TEXT PROVIDED

Segment Open

Before:
The fourth in the Cormoran Strike series by Robert Galbraith. Listened to it on Audible read by Robert Glenister.
After:
As a disclaimer, I read the first three of the Strike novels, and really enjoyed them: I had the new one on my Amazon List, but given I had an eight hour drive ahead of me, I ended up using my new Audible credit to buy it on Audio: I’d listened to at least two of the others that way, and Robert Glenister is a damn fine narrator. I think it can be a real test of a book as to how listenable it is as an audio edition: success falling somewhere between the quality of the writing and the reader of it. My first ever audio book (on about twenty five cassettes if I recall correctly, or perhaps it had just moved into CDs…) was ‘The Firm’ by John Grisham, and read by, I think, D. W. Moffett. It was a good production and got me reading Grisham for a long time after.)
So, this review is based on the audio version, not the printed word.
It’s come in for a little bit of stick from some readers, this new Strike book: with too much romance and not enough thriller for many of them.
Me personally? I have absolutely no problem with the ‘will they/ won’t they’ on-going story line between Strike and his partner Robin – it’s a question/ plot point that has been earned in the three books which preceded this one, and I like them enough as characters to want to know what happens between them. It’s true that this time around the whole thing is a bit more in your face – there’s no subtlety this time around as to what they think of each other: we’re told it enough times through their inner monologues, which are incredibly simpatico at times…and it does occasionally bring the plot to more of a halt than the previous tales have, but I wouldn’t go anywhere near as far as to see it as ‘second rate Mills and Boon# as some of the unkinder critics have claimed.
Where it is like a Mills and Boon, in some respects at least, is that as a regular reader we by now know what to expect to a degree – Robin’s fiance as was/ now husband, Matthew is a two-dimensional snivelling little foil to show how good, caring, and dammit, right for Robin, Strike is. Strike is irascible to the point where if you met him in a pub (where he’d definitely be drinking Doombar -seriously, is there a promotional tie in going on here?) you’d think he was a complete git, but we’re encouraged to see it as quirky/ lovable – as every woman in the world does, despite him being a ‘fat pube haired cripple’ as he repeatedly tells anyone who listens – yes, the self depreciating is another winning characteristic. Robin is as plucky and naturally adept to her relatively new calling, and despite constantly getting into trouble, the books are at pains to tell us she is far from being a damsel in distress…even though, well, most of the time she ends up as a DiD…The characters around them are of the usual Strike type- both in the re-occurring characters (in a much reduced role this time around), and the new entrants: we have the snobs who look down at Strike and are fundamentally flawed even if they’re not murderers, the Press who are pretty much gutter snipes, the ex-girlfriend who’s appeal I still haven’t understood despite four books trying to describe her dazzling looks and ‘out-there’ personality.

Segment Closed

REQUIRED ACTION A
According to the Cormoran Strike review, who reads the Audible edition of the book?
REQUIRED ACTION B
Retype the passage of the Cormoran Strike review between "Me personally? I" and "critics have claimed.", inclusive.
REQUIRED ACTION C
Continue the review of the fourth Cormoran Strike novel from its final sentence.

SUPPLIED DATA
Segment Open

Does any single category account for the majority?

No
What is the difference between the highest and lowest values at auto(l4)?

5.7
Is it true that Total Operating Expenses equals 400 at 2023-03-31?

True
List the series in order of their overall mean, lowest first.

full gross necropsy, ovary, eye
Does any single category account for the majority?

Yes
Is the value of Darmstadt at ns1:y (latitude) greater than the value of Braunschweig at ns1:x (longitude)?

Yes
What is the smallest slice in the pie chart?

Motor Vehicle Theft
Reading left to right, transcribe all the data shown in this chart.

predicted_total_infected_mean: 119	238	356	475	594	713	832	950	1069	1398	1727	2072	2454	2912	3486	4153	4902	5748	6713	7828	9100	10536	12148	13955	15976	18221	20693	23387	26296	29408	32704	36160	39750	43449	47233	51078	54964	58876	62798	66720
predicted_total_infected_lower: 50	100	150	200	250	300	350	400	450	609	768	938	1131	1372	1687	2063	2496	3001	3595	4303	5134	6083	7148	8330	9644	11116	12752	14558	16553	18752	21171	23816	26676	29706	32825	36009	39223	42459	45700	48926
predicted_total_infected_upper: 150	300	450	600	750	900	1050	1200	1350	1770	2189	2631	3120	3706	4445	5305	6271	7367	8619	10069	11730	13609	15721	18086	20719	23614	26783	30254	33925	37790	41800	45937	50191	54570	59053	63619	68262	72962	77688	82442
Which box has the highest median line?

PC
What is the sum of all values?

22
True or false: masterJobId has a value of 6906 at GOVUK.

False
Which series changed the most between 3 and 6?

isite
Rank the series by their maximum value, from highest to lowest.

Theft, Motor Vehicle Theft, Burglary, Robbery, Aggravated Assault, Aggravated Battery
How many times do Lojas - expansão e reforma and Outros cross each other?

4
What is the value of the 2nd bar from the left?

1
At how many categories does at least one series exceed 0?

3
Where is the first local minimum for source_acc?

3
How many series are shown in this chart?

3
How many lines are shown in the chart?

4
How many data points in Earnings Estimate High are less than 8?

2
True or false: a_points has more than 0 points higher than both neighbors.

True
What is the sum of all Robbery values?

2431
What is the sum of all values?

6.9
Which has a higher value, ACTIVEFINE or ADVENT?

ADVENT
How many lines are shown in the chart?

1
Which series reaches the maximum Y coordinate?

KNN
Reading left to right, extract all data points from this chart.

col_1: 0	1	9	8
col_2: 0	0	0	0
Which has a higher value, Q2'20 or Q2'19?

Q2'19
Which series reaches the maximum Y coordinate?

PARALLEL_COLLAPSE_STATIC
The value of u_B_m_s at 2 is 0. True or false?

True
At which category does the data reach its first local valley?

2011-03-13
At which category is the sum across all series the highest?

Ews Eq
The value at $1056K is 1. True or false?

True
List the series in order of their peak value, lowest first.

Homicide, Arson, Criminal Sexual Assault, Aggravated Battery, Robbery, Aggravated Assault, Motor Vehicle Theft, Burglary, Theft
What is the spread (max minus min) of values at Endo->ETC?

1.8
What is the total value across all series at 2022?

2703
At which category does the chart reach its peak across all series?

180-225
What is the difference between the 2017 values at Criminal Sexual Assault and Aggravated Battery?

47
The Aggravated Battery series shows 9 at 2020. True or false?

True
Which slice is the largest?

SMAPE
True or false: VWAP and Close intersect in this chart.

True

Segment Closed

TASK RESPONSE A
Robert Glenister.

TASK RESPONSE B
Me personally? I have absolutely no problem with the ‘will they/ won’t they’ on-going story line between Strike and his partner Robin – it’s a question/ plot point that has been earned in the three books which preceded this one, and I like them enough as characters to want to know what happens between them. It’s true that this time around the whole thing is a bit more in your face – there’s no subtlety this time around as to what they think of each other: we’re told it enough times through their inner monologues, which are incredibly simpatico at times…and it does occasionally bring the plot to more of a halt than the previous tales have, but I wouldn’t go anywhere near as far as to see it as ‘second rate Mills and Boon# as some of the unkinder critics have claimed.

TASK RESPONSE C
If that all sounds disparaging, it’s not meant to. I enjoy the Strike books in the same way I enjoy the Jack Higgins’ Sean Dillon books (who by my reckoning should be dead by the end of each book through alcohol consumption, never mind the hi-jinx. Comoran has his Doombar, Dillon his non-vintage Krug…and they each seem to drink pint after pint of their respective tipples…): that is, for what they are. I find both very, very readable.
And that ‘readable’ is not meant as damning with faint praise: there’s far too much of that in genre writing, and particularly crime and mystery: “Oh, it’s very readable…” implying not real literature but, ‘okay for what it is…’ – that’s not a new thing either and unfortunately, not one that’s likely to go away soon.
All this to say, of the four books in the series so far, I did find Lethal White the least effective. It’s not because of the over emphasis on the romance, it’s because of the basic plot and the bringing together of PTSD, dodgy politics, an Olympics plot which I’m not sure had any need to be there, and a bunch of secondary characters who we spend a lot of time with, but who seem to disappear off without a by-your-leave.
Mostly, however, I was disappointed with the heavy handed exposition in this one: there are essentially two scenes where two characters have pages and pages devoted to a conversation which outlines everything that has gone before: the worst culprit of this being in the final showdown, where in a reverse Bond villain move, the bad egg insists a character reveal their own plot to them, to ascertain how much the police know…and boy, does that go on some…
All that said, Cormoran Strike remains one of the more interesting detectives out there in literary land at the moment, and the Strike/ Robin partnership offers something different to the overdone buddy duo staple. I’ll watch the TV adaptation of this one, as I did the others, and I’ll look forward to the next one coming out. I just found this one a little plodding, a little predictable, and a little light on the mystery…
But I do claim my £5 for being the only reviewer anywhere in the world not to mention JK Rowling…dammit! Lost the £5.